For what it’s worth, I always thought this was not possible, but this Bankrate article seems to indicate otherwise.
Does anyone know if there are indeed lenders where you can make additional payments towards the principal and reduce your ongoing monthly payment?
The only way to reduce the monthly due amount is to refinance. The article says the says.
Making a large payment, (and ensure that it is only applied to principal), would reduce or eliminate the last few payment (s). E.g. If your payment is $500 a month, and you make an extra $750, your last payment would be gone and second last would be halved.
That was what I thought too, but then lower in the article:
“ 4. Make extra payments when possible
Getting ahead on your car loanwill help lower future monthly payments — or skip them entirely. While many lenders apply extra payments only to interest, you may be able to request yours go directly to the principal.
This will help reduce the total amount you owe. It will also give you some much-needed wiggle room in the future.”
I understand why you’d want to save money on interest, which can be accomplished by simply making a larger payment than the minimum due. And as mentioned this also shortens the term.
Just make sure you ask in advance how to make the payment so the excess is processed as an additional principal payment.
I had to have DCU reapply several payments retroactively because they were just applying the excess toward future schedule payments (“But you don’t have a payment due for another six’s months!” chirped one giddy DCU phone rep).
In the grand scheme the amount of the minimum scheduled payment doesn’t really matter unless you’ve bitten off more than you can (or should) chew.
Every auto loan I’ve had automatically applies excess payments toward principal while also advancing the due date. For example, if your monthly payment is $250, making a $1,000 payment will advance your due date by four months. You can continue to make regular payments, but your balance due will be zero as long as you continue to do so.
You can request a principal only payment that will have the same effect aside from advancing your due date, but there really isn’t an advantage. You just lose the option of skipping future monthly payments. Both options reduce the balance and therefore reduce interest paid.

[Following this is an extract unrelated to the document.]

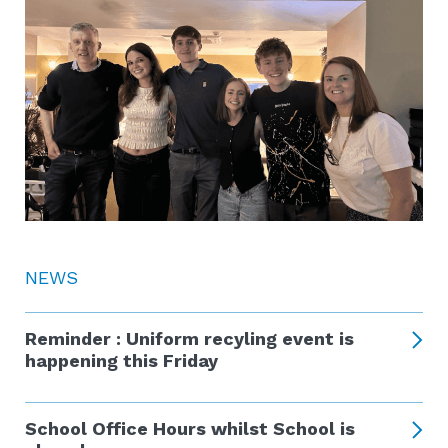
NEWS
Reminder : Uniform recyling event is
happening this Friday
School Office Hours whilst School is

Key phrase is may reduce the total amount of FINANCE CHARGES you will pay
In DCU’s case, for reasons that only make sense in Credit Union World, only extra payments that were performed by transferring the money from a DCU checking/savings account to the DCU loan are treated as a 100% principal deduction.
Payments I initiated any other way (like pulling from our BoA checking account from the DCU web site) simply pushed the due dates for future payments.
DCU stepped up and was willing to reapply the BoA payments as 100% principal, but I had to call, they had to open a ticket and assign an analyst, and my loan balance was lower after she was finished executing my request.
If you want extra payments applied directly to principal, you should always ask how to do this in order to achieve the result you’re looking for. DO NOT just assume.